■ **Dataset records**
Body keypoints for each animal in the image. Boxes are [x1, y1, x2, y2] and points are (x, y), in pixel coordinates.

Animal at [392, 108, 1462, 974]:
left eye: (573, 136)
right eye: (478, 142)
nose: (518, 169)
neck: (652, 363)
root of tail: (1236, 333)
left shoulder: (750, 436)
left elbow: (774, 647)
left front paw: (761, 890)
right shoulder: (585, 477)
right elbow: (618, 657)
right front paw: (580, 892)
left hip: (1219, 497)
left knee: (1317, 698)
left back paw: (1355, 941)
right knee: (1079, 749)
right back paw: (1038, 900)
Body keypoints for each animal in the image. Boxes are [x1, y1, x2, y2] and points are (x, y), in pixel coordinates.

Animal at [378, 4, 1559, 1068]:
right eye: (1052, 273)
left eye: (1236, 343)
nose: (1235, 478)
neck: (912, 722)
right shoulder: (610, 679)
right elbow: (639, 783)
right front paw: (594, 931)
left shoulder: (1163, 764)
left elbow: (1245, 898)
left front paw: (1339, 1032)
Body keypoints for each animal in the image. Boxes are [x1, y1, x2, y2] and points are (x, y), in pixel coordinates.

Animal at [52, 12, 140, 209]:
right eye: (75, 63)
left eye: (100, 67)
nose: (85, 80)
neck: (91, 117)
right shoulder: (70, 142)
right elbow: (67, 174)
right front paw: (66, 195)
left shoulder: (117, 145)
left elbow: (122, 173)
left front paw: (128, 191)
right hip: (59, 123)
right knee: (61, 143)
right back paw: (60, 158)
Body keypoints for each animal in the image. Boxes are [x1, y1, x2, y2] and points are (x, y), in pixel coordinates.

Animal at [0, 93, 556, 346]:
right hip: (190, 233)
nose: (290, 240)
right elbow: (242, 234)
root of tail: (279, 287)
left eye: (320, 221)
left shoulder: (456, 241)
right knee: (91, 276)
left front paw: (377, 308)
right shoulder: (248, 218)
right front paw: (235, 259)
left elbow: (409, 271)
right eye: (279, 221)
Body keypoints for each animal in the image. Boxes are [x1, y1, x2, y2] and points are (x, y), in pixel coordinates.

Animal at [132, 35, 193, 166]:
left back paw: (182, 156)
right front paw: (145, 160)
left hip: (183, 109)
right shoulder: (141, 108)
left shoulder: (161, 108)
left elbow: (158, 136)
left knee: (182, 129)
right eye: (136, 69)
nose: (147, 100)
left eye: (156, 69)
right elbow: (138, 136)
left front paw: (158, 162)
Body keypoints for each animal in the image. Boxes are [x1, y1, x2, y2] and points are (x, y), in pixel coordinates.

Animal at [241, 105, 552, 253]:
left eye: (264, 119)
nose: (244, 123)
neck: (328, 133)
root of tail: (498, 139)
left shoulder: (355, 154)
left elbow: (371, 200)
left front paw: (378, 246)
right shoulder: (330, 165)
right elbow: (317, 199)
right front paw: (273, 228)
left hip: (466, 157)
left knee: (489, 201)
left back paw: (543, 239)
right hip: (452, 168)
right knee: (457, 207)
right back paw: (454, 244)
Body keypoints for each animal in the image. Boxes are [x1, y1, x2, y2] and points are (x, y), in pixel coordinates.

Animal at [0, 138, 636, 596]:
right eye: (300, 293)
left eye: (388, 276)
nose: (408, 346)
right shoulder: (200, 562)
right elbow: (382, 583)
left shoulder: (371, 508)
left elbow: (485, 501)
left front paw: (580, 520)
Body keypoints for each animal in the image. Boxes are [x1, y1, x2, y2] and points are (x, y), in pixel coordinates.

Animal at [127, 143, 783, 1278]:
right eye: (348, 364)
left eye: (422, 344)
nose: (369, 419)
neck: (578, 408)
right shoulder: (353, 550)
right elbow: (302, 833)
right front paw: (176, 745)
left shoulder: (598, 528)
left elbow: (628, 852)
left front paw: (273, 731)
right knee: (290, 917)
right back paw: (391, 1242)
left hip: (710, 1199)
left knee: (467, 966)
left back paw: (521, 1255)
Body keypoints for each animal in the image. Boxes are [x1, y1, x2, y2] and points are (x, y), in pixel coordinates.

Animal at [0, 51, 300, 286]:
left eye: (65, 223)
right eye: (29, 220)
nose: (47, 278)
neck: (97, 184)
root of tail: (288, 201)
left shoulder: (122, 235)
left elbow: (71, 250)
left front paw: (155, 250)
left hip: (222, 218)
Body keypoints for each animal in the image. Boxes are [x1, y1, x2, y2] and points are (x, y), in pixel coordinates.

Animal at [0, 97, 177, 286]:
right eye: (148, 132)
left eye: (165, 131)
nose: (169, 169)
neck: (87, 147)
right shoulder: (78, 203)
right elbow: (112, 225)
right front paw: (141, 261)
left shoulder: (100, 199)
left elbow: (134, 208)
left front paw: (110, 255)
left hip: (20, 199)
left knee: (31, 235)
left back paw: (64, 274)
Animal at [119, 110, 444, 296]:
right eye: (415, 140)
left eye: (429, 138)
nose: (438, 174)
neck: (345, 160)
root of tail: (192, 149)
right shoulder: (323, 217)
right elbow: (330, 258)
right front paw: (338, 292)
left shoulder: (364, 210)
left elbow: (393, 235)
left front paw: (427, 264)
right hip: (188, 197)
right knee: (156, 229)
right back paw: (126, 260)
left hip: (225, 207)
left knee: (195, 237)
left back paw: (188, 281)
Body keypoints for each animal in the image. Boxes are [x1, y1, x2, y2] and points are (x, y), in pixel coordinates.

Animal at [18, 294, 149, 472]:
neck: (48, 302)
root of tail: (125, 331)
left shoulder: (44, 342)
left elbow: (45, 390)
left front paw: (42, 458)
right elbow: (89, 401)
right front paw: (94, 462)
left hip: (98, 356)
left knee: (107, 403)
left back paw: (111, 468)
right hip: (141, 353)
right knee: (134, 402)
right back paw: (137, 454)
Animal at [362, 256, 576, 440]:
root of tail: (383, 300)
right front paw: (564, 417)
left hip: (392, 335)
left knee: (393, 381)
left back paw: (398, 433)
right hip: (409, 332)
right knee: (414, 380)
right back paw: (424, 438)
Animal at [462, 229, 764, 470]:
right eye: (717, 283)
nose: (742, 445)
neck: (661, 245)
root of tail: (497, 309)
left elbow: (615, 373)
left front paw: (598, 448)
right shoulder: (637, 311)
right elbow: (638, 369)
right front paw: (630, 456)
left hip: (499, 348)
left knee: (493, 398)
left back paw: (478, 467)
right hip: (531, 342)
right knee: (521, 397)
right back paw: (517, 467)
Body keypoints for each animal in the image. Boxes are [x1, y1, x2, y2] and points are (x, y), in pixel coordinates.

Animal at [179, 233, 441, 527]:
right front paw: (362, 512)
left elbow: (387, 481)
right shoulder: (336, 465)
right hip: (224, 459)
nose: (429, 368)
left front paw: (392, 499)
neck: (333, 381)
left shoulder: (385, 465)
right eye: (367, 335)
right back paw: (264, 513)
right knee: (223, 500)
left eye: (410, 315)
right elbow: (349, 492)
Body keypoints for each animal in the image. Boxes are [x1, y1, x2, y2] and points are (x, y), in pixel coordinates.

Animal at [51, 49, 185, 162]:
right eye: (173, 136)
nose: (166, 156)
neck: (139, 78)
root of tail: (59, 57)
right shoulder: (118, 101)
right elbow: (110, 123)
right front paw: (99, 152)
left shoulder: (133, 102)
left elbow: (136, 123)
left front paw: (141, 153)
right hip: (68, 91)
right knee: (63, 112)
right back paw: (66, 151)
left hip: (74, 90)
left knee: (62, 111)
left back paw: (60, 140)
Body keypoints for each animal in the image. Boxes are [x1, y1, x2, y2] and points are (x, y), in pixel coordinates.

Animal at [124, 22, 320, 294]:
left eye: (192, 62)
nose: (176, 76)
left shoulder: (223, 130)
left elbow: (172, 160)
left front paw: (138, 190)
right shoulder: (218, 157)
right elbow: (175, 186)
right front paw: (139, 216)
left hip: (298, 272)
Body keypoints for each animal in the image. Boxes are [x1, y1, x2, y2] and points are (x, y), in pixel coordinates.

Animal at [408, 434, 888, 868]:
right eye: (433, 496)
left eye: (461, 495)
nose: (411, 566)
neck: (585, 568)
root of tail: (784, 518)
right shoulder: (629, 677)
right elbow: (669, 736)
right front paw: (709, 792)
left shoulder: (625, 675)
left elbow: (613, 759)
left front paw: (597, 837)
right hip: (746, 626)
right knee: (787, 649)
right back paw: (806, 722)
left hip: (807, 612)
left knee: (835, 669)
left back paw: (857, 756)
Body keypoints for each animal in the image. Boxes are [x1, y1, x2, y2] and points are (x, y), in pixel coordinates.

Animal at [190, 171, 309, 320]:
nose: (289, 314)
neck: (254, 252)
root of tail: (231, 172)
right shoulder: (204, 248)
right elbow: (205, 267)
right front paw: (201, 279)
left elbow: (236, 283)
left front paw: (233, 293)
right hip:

■ **Work request**
Write out exactly those lines of the records above that lie from the one with "neck: (254, 252)" through the last line, including both.

■ **Result for this exercise**
neck: (254, 252)
root of tail: (231, 172)
right shoulder: (204, 248)
right elbow: (205, 267)
right front paw: (201, 279)
left elbow: (236, 283)
left front paw: (233, 293)
right hip:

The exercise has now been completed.